Organizations like the Australian Federation of Islamic Councils have bought into these calumnies, reserving the right to “oppose Zionism and advocate for human rights without being treated as hostile to Jewish Australians.”
They are attacking ‘protected’ characteristics. Good luck distinguishing good Jewish Australians from bad ones.
Jews from Arab countries, who now comprise over half the Jews of Israel, can hardly be called settler colonialists. They lived in communities that predated Islam and the Arab conquest by a thousand years or more.
Indeed, it is the indigenous peoples of the region – Jews, Copts, Kurds, Amazighen, and Zoroastrians – who have been colonized, and the majority converted to Islam.
Genocide was the objective of Haj Amin al-Husseini, the wartime Palestinian mufti of Jerusalem, who collaborated with Hitler and spent four years as his guest in Berlin.
He planned the Final Solution for Jews across the region when the Nazis won the war. Genocidal antisemitism is inscribed in the Hamas charter and is a core ideology of the Muslim Brotherhood.
Still today, the extermination of the Jews and the destruction of their state are the official goals of the Islamic Republic of Iran.

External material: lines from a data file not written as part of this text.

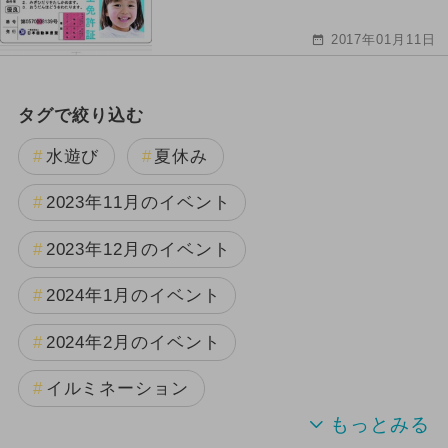
2017年01月11日
タグで絞り込む
水遊び
夏休み
2023年11月のイベント
2023年12月のイベント
2024年1月のイベント
2024年2月のイベント
イルミネーション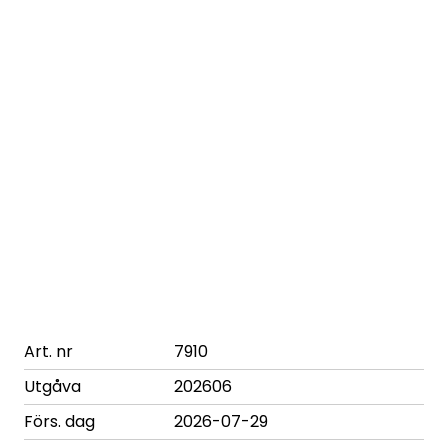
Art. nr
7910
Utgåva
202606
Förs. dag
2026-07-29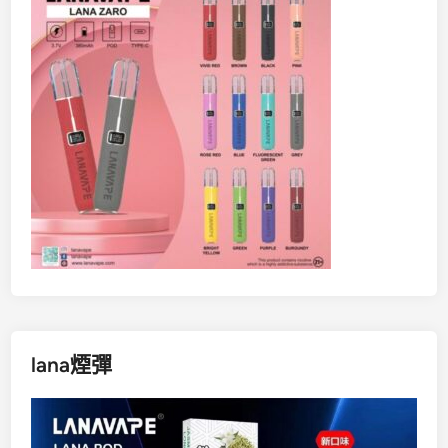
lana煙彈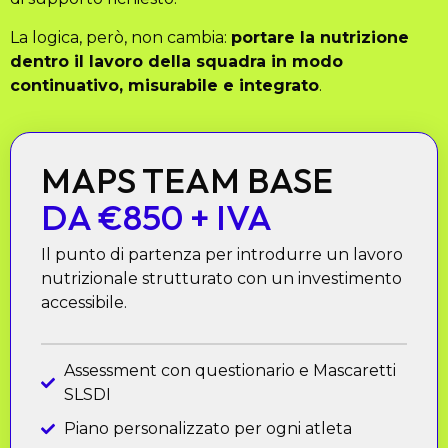
La logica, però, non cambia:
portare la nutrizione
dentro il lavoro della squadra in modo
continuativo, misurabile e integrato
.
MAPS TEAM BASE
DA €850 + IVA
Il punto di partenza per introdurre un lavoro
nutrizionale strutturato con un investimento
accessibile.
Assessment con questionario e Mascaretti
SLSDI
Piano personalizzato per ogni atleta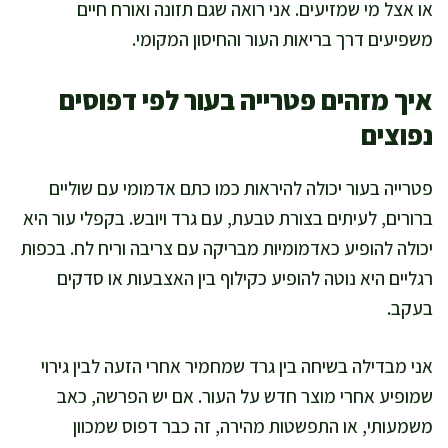
או אצל מי שמזיעים. אני רואה שגם תזונה ואורח חיים
משפיעים דרך בריאות העור והחיסון המקומי.
איך מזהים פטרייה בעור לפי דפוסים
נפוצים
פטרייה בעור יכולה להיראות כמו כתם אדמומי עם שוליים
ברורים, לעיתים בצורת טבעת, עם גרד ויובש. בקפלי עור היא
יכולה להופיע כאדמומיות מבריקה עם צריבה וריח לח. בכפות
רגליים היא נוטה להופיע כקילוף בין האצבעות או סדקים
בעקב.
אני מבדילה בשיחה בין גרד שמחמיר אחרי הזעה לבין גירוי
שמופיע אחרי מוצר חדש על העור. אם יש הפרשה, כאב
משמעותי, או התפשטות מהירה, זה כבר דפוס שמכוון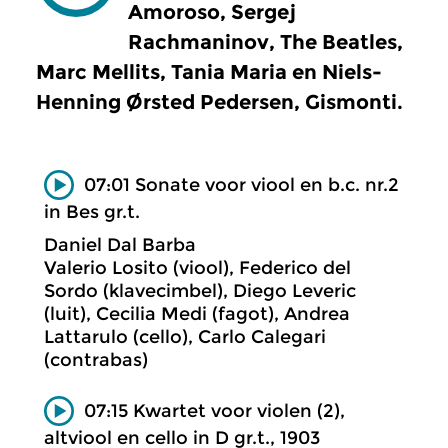
Amoroso, Sergej
Rachmaninov, The Beatles,
Marc Mellits, Tania Maria en Niels-
Henning Ørsted Pedersen, Gismonti.
07:01 Sonate voor viool en b.c. nr.2
in Bes gr.t.
Daniel Dal Barba
Valerio Losito (viool), Federico del
Sordo (klavecimbel), Diego Leveric
(luit), Cecilia Medi (fagot), Andrea
Lattarulo (cello), Carlo Calegari
(contrabas)
07:15 Kwartet voor violen (2),
altviool en cello in D gr.t., 1903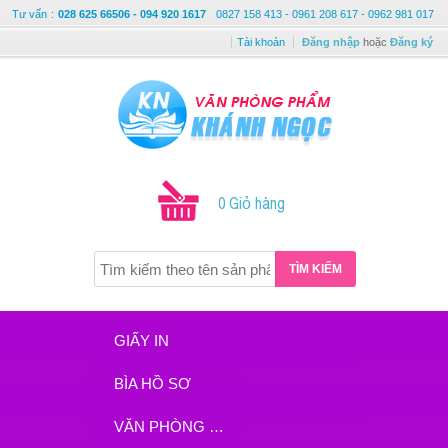
Tư vấn
:
028 625 66506 - 094 920 1617
0827 158 413 - 0961 208 617 - 0962 981 017
Tài khoản
Đăng nhập
hoặc
Đăng ký
0 Giỏ hàng
TÌM KIẾM
GIẤY IN
BÌA HỒ SƠ
VĂN PHÒNG PHẨM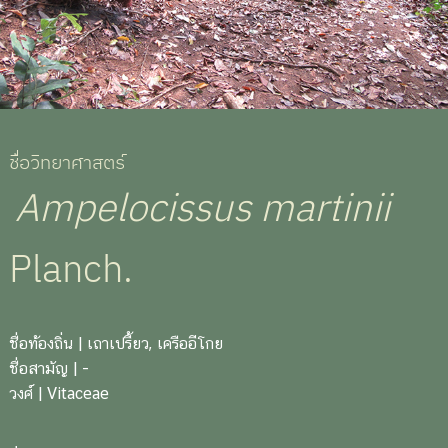
ชื่อวิทยาศาสตร์
Ampelocissus martinii
Planch.
ชื่อท้องถิ่น
| เถาเปรี้ยว, เครืออีโกย
ชื่อสามัญ
| -
วงศ์
| Vitaceae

My advice to the Royal Commission is to take seriously, and not to minimize or dismiss, the antisemitism of political ideologies hiding under the cover of ‘free speech.’
The government must begin by banning the Muslim Brotherhood. Western governments need to show some spine dealing with incitement to violence.
At present, there is no price to pay, and the instigators act with impunity. Governments need to mete out harsh sentences to those who not only indulge in physical violence but also spread conspiracy theories and lies.
The writer is the founder of HARIF, the UK Association of Jews from the MENA, and author of Uprooted: How 3,000 Years of Jewish Civilization in the Arab World Vanished Overnight (Vallentine Mitchell, 2018) and the essay “Cast Out” (Jewish Quarterly, March 2026).